The Inland Revenue Ordinance defines all information related to income tax that KPMG summarizes that is Hong Kong’s (SAR) associate firm of KPMG International. Generally, Hong Kong (SAR) levies zero general income tax. Nonetheless, you will earn a taxable income if it falls in any of the following unique categories:
- Salaries tax- this is levied on incomes from employments, offices and pensions
- Profit tax- levied on incomes from businesses, professions and trades
- Property tax- levied on income generated from your buildings and lands in Hong Kong (SAR)
Tax Returns And Compliance
A taxpayer must inform Hong Kong’s Commissioner of Inland Revenue whether he/she is taxable within the first four months following the end of a year of taxation in which he/she was taxable. However, you do not have to issue this notification after receiving your Individual Tax Return from the commissioner for the specific year of assessment.
Once the Inland Revenue Department receives a notice of the start of employment for any employee with the chance of earning taxable salaries, it issues the specified employee with the provisional tax return form. In return, the employee should provide an approximation of his/ her income beginning from the start of the employment to the end of the next March.
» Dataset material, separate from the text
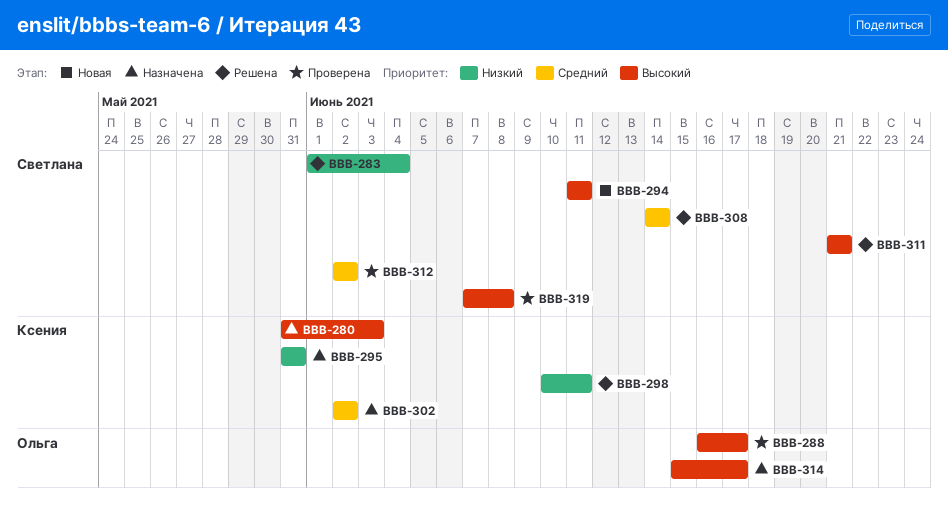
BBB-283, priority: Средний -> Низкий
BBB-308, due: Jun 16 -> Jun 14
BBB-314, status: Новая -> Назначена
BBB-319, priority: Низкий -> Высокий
Then, the Inland Revenue Department will assess the information with respect to the employee’s provisional salaries tax.
Once the tax year terminates, the Inland Revenue Department sends the employer a notice asking them to submit their returns. They must indicate the exact amount of remuneration for each employee for the previous year ending the latest 31 March. Additionally, all workers must file their personal tax returns for the same period in May annually. At this point, the Inland Revenue Department can calculate each employee’s ultimate liability for the concerned year alongside his or her provision tax liabilities for the next year. You should pay your tax in both January and April. In January, you will essentially pay your tax balances from the previous year together with 75% of your provisional tax for the existing period. You will pay the other 25% in April upon the completion of the assessment year.
Residence Rules
You must know the criteria of defining individual residents in Hong Kong (SAR) for the sake of taxation. This is because of Hong Kong’s territorial nature of taxation.
Employees’ residential statuses do not influence their salaries’ tax liabilities in the Hong Kong tax filing requirements. Hong Kong (SAR) levies salaries tax on income generated in Hong Kong. This equates to benefits from profitable employments, offices and pensions. Hence, when considering the impact of your employment on salaries’ taxation, you should first classify the income from that employment as located in or outside Hong Kong. If your employment dwells in Hong Kong, it will fall in the category of SAR- located employment. In this case, all benefits from that employment will fall among chargeable salaries. On the other hand, when your employment falls outside SAR, it will rank among non-Hong Kong located employments. This in turn limits the liability of your salaries’ tax on generated incomes to those resulting from services that you offer in Hong Kong in addition to your attributable leave. As a result, you will divide your incomes into two categories: the SAR and non-SAR services depending on the days that you spent within or outside SAR.
Hong Kong’s Inland Revenue Department looks into several facts before classifying taxpayers’ employments as non-Hong Kong-located or SAR located employments. Thus, they focus on the following aspects of your employment:
- The circumstances of your employment: They try to establish whether you entered into your employment contract through negotiation and the enforceability of the same agreement. They do this to employments both inside and out of SAR.
- Your residential quarters: this can either be outside or inside SAR
- The ways of receiving your remuneration: do you earn in Hong Kong or outside the city?
Varying Rubrics Influence The Location Of Director’s Pensions & Fees
Certain Hong Kong tax filing requirements and exemptions apply to employees on their salaries tax. For example, your will earn totally tax-free income if you render services linked to your employment outside Hong Kong (SAR) exclusively. In this case, the classification of your employment will not matter. Furthermore, the state will not tax your salaries from services that you provide in Hong Kong when you only work during visits that do not exceed 60 days in a financial year. However, when you own a residential place in SAR and when visiting Hong Kong, you opt to stay at your establishment, then the Inland Revenue Department will fail to classify your stay as a visit. Equally, they will not care the number of days that you spent in the city. Ideally, the exemption of 60 days only holds for employments rather than the director’s fees.
Another exemption aids in eradicating double taxation. Therefore, if you offer services outside Hong Kong and the authorities in your residence deduct a salaries tax on your income, then, Hong Kong (SAR) will not tax you. The Inland Revenue Department considers the original taxation on your income as sufficient.